Im Unterschied zu vielen anderen Chemotherapeutika hat Capecitabin den Vorteil, dass das Medikament seine Wirkung gezielt in den Tumorzellen entfaltet. Gesunde Zellen werden daher durch die Therapie weniger beeinträchtigt. Capecitabin wird nicht als Infusion verabreicht, sondern kann im Rahmen einer oralen Chemotherapie als Tablette eingenommen werden. Capecitabin ist eine inaktive Vorstufe von 5-FU, die über die Darmwand in den Körper gelangt. Körpereigene Enzyme verarbeiten diese inaktive Form von 5-FU in drei Schritten weiter. Im letzten Schritt aktiviert das Enzym Thymidinphosphorylase den Wirkstoff – ein Enzym, das vor allem in Krebszellen vorkommt. Gesunde Zellen werden dadurch kaum in Mitleidenschaft gezogen. Viele der Nebenwirkungen einer Chemotherapie entstehen daher erst gar nicht (z.B. Haarausfall) oder treten seltener auf (z.B. Durchfall, Erbrechen, Entzündungen der Mundschleimhaut).

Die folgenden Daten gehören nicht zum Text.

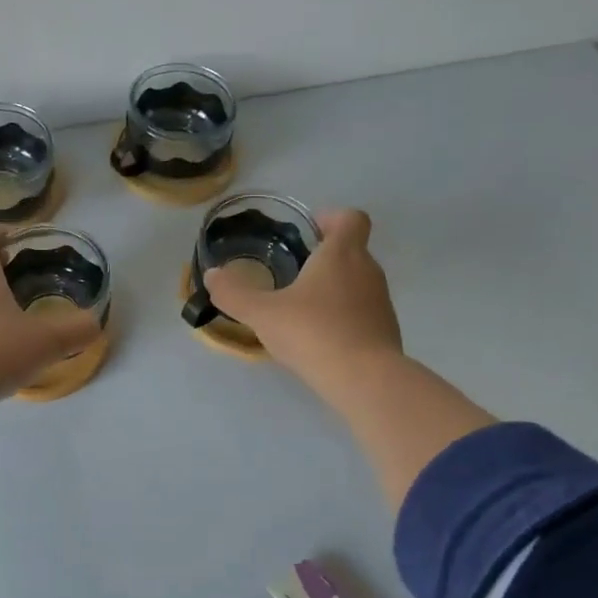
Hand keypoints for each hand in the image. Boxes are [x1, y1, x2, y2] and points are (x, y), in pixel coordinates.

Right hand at [203, 208, 402, 391]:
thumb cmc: (313, 332)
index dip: (332, 218)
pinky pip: (362, 311)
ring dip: (333, 288)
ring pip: (357, 282)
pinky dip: (343, 316)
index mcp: (342, 254)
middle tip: (293, 272)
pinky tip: (320, 338)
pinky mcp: (386, 330)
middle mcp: (368, 270)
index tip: (310, 230)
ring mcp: (381, 301)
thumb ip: (234, 293)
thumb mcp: (262, 313)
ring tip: (302, 309)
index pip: (351, 218)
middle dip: (325, 257)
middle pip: (352, 250)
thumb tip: (212, 275)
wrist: (365, 380)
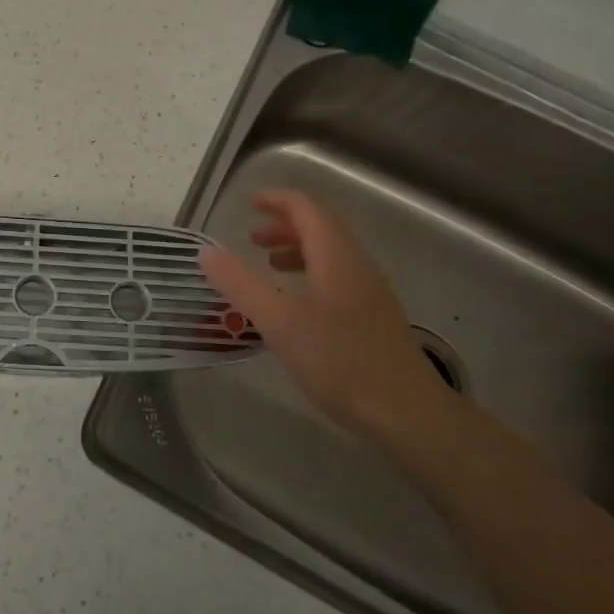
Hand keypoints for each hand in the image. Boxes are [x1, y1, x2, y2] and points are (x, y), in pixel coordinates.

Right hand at [199, 189, 451, 439]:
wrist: (407, 413)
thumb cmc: (340, 361)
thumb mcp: (279, 322)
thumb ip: (240, 284)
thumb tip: (206, 252)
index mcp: (335, 257)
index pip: (306, 209)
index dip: (276, 200)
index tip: (248, 203)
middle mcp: (357, 264)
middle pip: (321, 226)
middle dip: (285, 223)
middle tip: (252, 236)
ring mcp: (370, 290)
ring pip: (332, 252)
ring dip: (298, 247)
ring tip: (270, 264)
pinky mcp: (374, 315)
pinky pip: (339, 274)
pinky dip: (312, 271)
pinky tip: (298, 302)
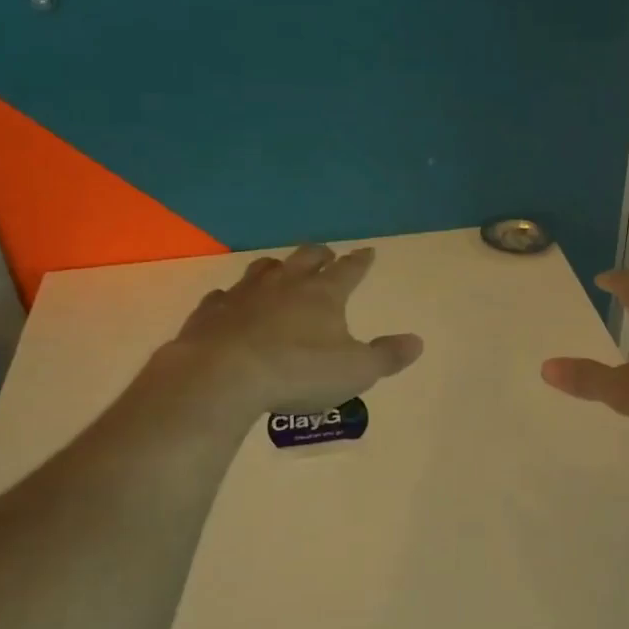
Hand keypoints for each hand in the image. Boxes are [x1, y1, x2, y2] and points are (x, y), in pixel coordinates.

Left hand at [152, 244, 422, 418]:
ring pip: (264, 269)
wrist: (223, 376)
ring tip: (281, 270)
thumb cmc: (298, 372)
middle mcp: (285, 284)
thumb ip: (387, 356)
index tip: (368, 252)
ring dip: (277, 268)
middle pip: (306, 258)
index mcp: (323, 294)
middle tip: (327, 255)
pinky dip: (232, 297)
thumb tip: (417, 341)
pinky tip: (229, 303)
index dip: (361, 261)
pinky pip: (223, 296)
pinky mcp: (211, 312)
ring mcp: (244, 294)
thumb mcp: (355, 371)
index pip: (349, 270)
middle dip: (320, 255)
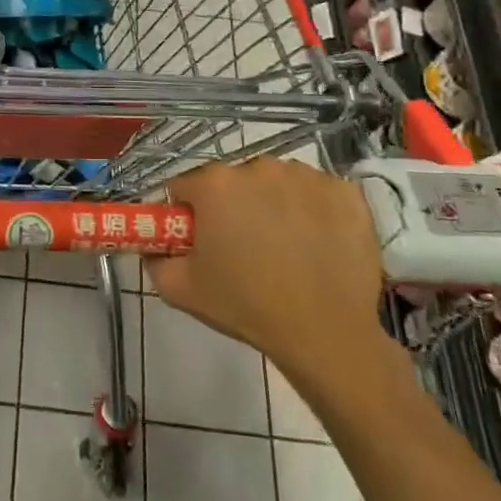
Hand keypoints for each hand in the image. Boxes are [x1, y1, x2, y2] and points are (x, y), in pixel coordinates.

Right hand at [146, 157, 397, 395]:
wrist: (326, 334)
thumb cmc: (246, 306)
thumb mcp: (179, 289)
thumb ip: (154, 259)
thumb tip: (154, 246)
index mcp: (215, 184)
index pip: (186, 186)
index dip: (188, 213)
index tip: (199, 240)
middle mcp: (259, 167)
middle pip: (233, 181)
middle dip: (232, 207)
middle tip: (242, 248)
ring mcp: (307, 177)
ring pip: (276, 183)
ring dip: (272, 204)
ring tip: (283, 247)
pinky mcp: (346, 192)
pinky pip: (316, 193)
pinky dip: (312, 210)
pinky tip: (315, 243)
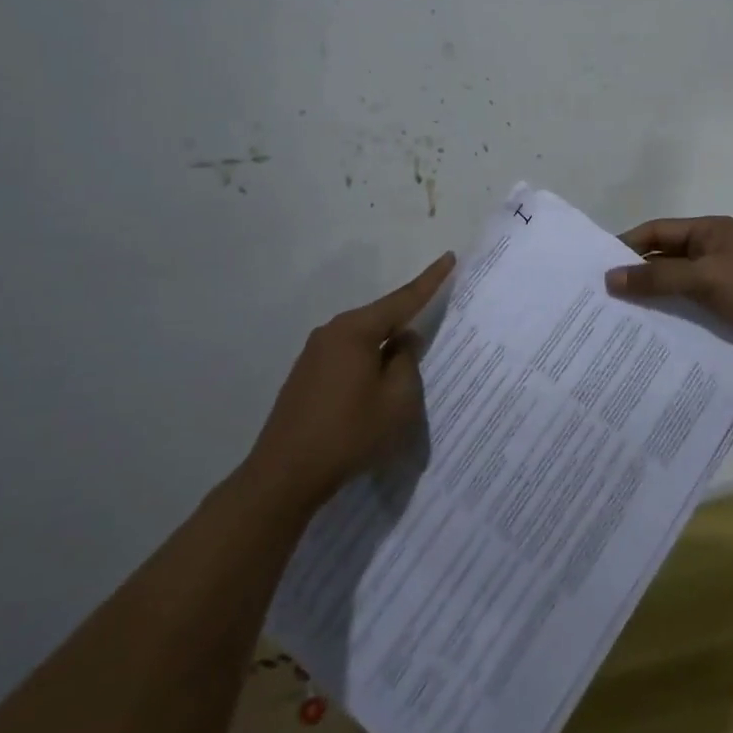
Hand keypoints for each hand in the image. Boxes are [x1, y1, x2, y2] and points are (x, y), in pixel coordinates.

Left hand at [246, 253, 455, 512]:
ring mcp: (313, 355)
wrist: (284, 475)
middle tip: (433, 331)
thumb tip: (404, 341)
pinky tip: (373, 392)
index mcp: (355, 331)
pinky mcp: (305, 377)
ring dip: (384, 352)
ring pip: (363, 341)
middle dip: (406, 325)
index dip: (430, 280)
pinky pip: (347, 358)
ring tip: (404, 376)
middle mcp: (331, 333)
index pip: (402, 299)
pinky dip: (367, 367)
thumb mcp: (397, 401)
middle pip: (380, 319)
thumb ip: (407, 363)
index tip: (448, 257)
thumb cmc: (349, 433)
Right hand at [604, 217, 732, 364]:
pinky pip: (692, 306)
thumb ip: (657, 277)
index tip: (597, 266)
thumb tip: (610, 278)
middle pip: (665, 257)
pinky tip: (653, 334)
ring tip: (620, 319)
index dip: (627, 245)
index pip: (658, 231)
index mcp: (710, 231)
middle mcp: (714, 250)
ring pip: (677, 285)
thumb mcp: (705, 279)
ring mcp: (723, 279)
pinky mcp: (731, 306)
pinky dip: (674, 315)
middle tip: (602, 297)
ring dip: (654, 298)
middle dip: (636, 275)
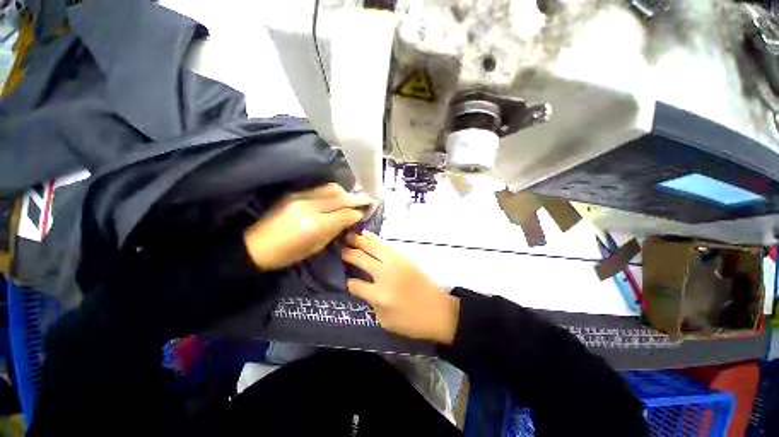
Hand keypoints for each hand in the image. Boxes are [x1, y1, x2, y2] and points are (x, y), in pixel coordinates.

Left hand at [244, 183, 371, 269]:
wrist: (255, 246)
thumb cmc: (287, 254)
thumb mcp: (315, 247)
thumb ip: (334, 231)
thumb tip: (349, 220)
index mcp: (315, 225)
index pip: (345, 214)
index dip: (357, 213)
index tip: (364, 213)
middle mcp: (309, 207)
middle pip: (340, 197)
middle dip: (357, 198)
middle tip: (368, 199)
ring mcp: (300, 197)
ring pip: (331, 188)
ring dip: (345, 192)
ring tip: (352, 197)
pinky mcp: (293, 193)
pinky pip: (319, 188)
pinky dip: (332, 191)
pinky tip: (337, 196)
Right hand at [342, 231, 459, 344]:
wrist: (440, 311)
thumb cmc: (412, 321)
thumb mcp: (385, 320)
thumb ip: (371, 302)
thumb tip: (362, 287)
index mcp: (379, 294)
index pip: (354, 284)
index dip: (347, 281)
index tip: (344, 277)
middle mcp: (385, 274)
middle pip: (361, 258)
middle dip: (348, 252)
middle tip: (337, 245)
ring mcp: (396, 263)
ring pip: (373, 247)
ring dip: (359, 240)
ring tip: (348, 235)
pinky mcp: (404, 258)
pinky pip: (385, 246)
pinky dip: (374, 240)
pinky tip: (367, 236)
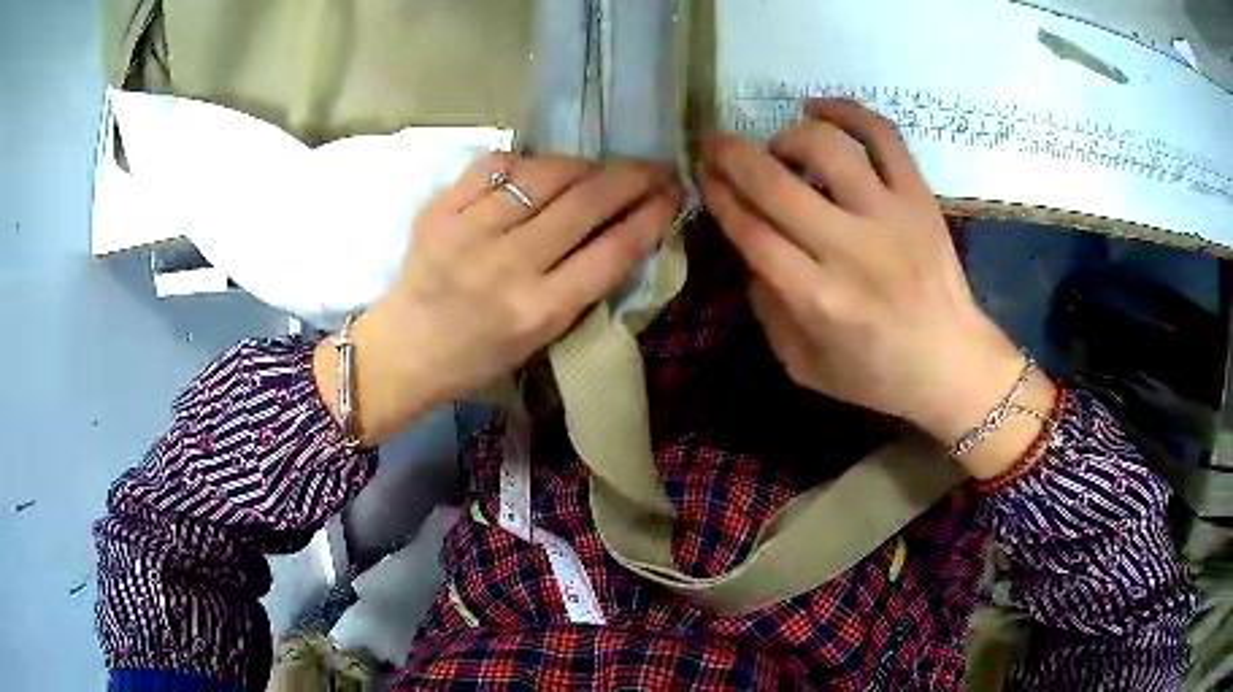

Mit der Kombination von 5-FU und den neuen Medikamenten werden deutlich gesteigerte Therapieerfolge bei Darmkrebs erzielt. Auch in fortgeschrittenen Darmkrebs-Stadien können so deutlich verlängerte Überlebensraten bei verbesserter Lebensqualität erreicht werden, teilweise mehrere Jahre gegenüber wenigen Monaten ohne Behandlung. 5-FU ist auch in Tablettenform verfügbar. Im Vergleich zu seiner Gabe als Infusion sind die Tabletten verträglicher und die Therapie ist angenehmer und einfacher.
Die in der Chemotherapie bei Darmkrebs eingesetzten, stark wirksamen Medikamente bringen auch einige unerwünschte Begleiterscheinungen mit sich. Hierzu gehören zum Beispiel Appetitlosigkeit, Durchfall und Haarausfall. Die Häufigkeit und die Ausprägung dieser Nebenwirkungen haben allerdings mit dem Einsatz der neuen Wirkstoffe und moderner Behandlungsprotokolle abgenommen. Zudem kann man die unerwünschten Wirkungen in der Regel gut medikamentös behandeln. Nach Beendigung der Chemotherapie beziehungsweise im Verlauf der Behandlung klingen die Nebenwirkungen meist schnell wieder ab.